## Task brief
Wherever the string "between" occurs in a line of these records, report that line.

## Supplied entries
________________

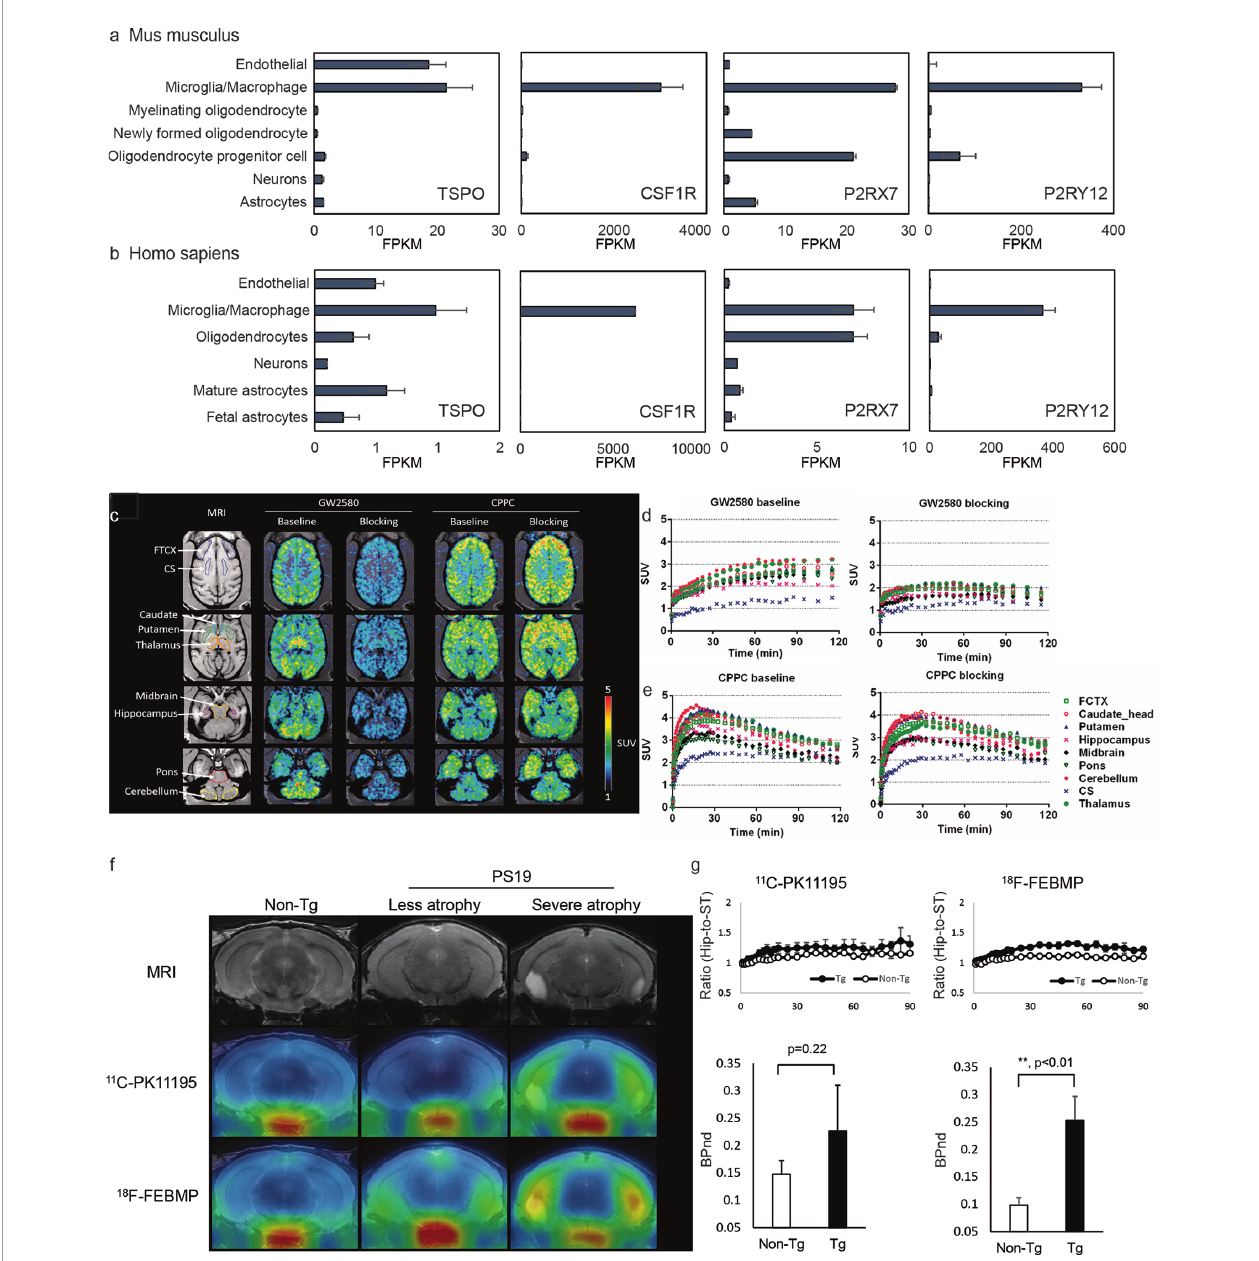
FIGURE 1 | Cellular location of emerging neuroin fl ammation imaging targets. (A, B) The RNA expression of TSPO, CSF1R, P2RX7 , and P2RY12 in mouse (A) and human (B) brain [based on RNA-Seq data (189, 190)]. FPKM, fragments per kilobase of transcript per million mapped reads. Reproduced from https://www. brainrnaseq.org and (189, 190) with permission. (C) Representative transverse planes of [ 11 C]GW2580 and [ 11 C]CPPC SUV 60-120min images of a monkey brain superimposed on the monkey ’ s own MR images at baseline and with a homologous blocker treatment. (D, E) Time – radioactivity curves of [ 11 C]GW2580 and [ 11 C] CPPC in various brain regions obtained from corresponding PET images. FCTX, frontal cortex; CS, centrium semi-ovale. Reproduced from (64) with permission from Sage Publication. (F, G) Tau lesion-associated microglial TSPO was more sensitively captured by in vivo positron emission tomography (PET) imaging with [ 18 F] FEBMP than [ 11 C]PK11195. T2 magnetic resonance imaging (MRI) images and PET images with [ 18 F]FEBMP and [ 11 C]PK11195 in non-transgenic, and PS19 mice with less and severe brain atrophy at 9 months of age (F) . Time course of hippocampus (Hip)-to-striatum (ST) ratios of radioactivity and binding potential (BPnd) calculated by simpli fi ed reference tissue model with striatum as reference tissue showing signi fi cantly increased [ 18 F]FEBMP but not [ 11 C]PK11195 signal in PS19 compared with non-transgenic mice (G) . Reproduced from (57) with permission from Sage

________________

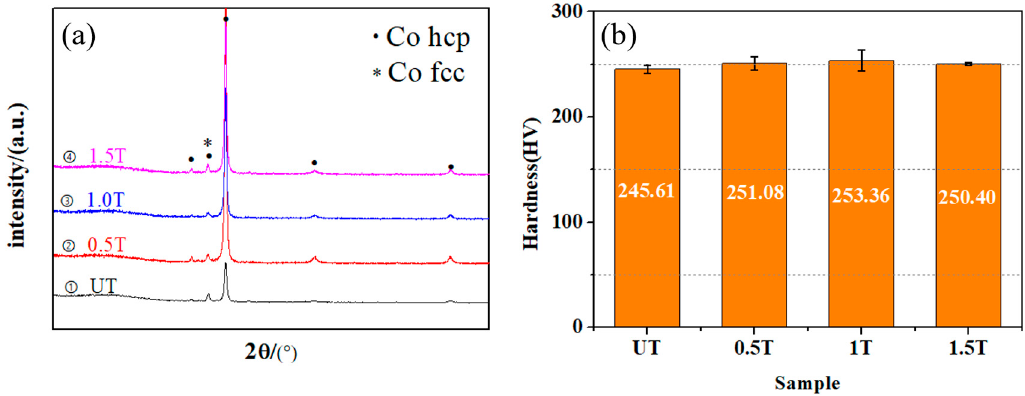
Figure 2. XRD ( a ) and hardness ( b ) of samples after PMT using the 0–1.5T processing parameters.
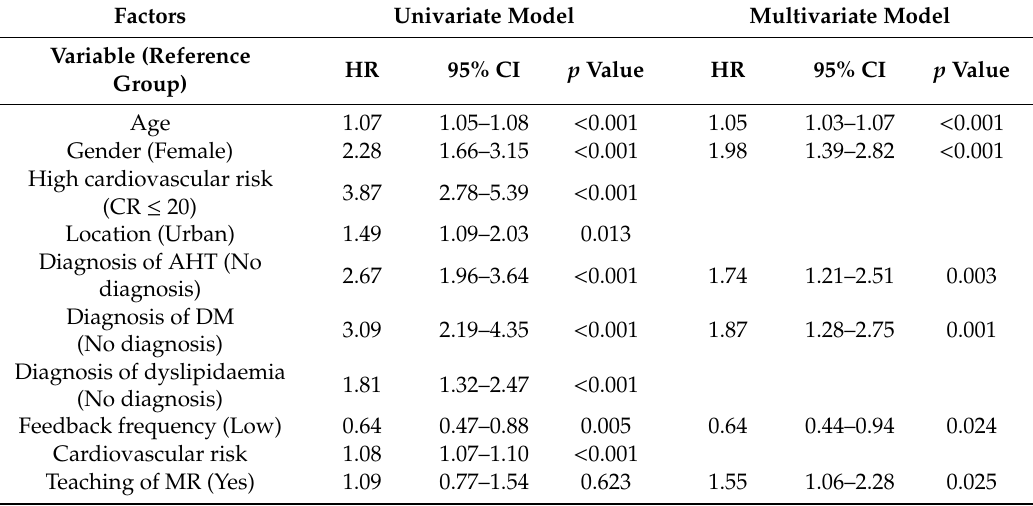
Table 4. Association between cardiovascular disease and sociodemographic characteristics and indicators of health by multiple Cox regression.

________________

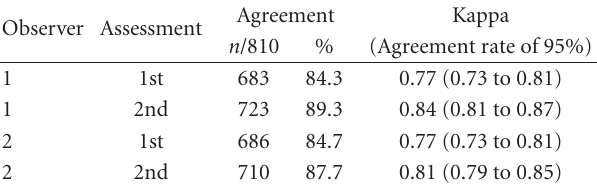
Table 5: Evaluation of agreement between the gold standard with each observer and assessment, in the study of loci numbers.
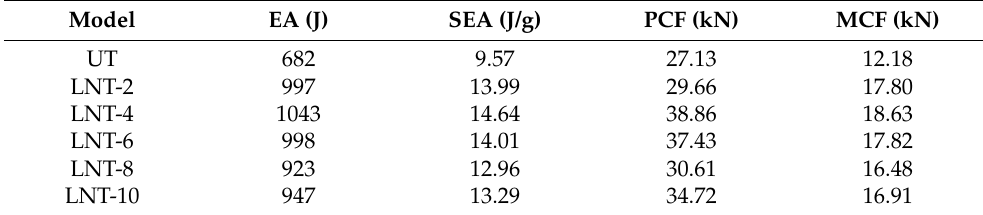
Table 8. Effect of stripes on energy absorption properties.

________________

## Exercise solution
Table 4. Association between cardiovascular disease and sociodemographic characteristics and indicators of health by multiple Cox regression.
Table 5: Evaluation of agreement between the gold standard with each observer and assessment, in the study of loci numbers.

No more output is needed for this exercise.